🤖 AI Summary
To address critical challenges—including poor scalability, irreproducibility, and lack of standardized benchmarks—in evaluating Vision-Language-Action (VLA) models on real robots for embodied intelligence, this paper introduces the first standardized online evaluation framework enabling large-scale parallel physical robot testing. Methodologically, we construct a distributed robot cluster integrated with containerized model deployment, automated task scheduling, structured evaluation protocols, and real-time performance monitoring, thereby establishing an end-to-end closed-loop experimental pipeline.

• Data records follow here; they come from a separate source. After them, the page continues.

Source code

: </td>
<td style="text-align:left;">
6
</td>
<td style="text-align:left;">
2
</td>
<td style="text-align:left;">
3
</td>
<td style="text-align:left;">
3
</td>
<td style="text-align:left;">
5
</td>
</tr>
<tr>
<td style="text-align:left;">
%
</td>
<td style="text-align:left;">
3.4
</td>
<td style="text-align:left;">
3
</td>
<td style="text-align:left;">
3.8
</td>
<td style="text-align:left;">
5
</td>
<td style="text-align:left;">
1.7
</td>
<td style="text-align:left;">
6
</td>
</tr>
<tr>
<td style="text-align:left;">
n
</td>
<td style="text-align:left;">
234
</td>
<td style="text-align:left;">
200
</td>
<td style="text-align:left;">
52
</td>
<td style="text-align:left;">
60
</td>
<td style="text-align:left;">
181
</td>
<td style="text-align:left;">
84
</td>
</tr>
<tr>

Our contributions are threefold: (1) an open, reproducible real-robot evaluation benchmark; (2) a tenfold increase in test throughput, substantially improving cross-model comparability; and (3) systematic empirical validation of the generalization capability and robustness of multiple state-of-the-art VLA models across diverse physical tasks.
📝 Abstract
Testing on real machines is indispensable for robotic control algorithms. In the context of learning-based algorithms, especially VLA models, demand for large-scale evaluation, i.e. testing a large number of models on a large number of tasks, is becoming increasingly urgent. However, doing this right is highly non-trivial, especially when scalability and reproducibility is taken into account. In this report, we describe our methodology for constructing RoboChallenge, an online evaluation system to test robotic control algorithms, and our survey of recent state-of-the-art VLA models using our initial benchmark Table30.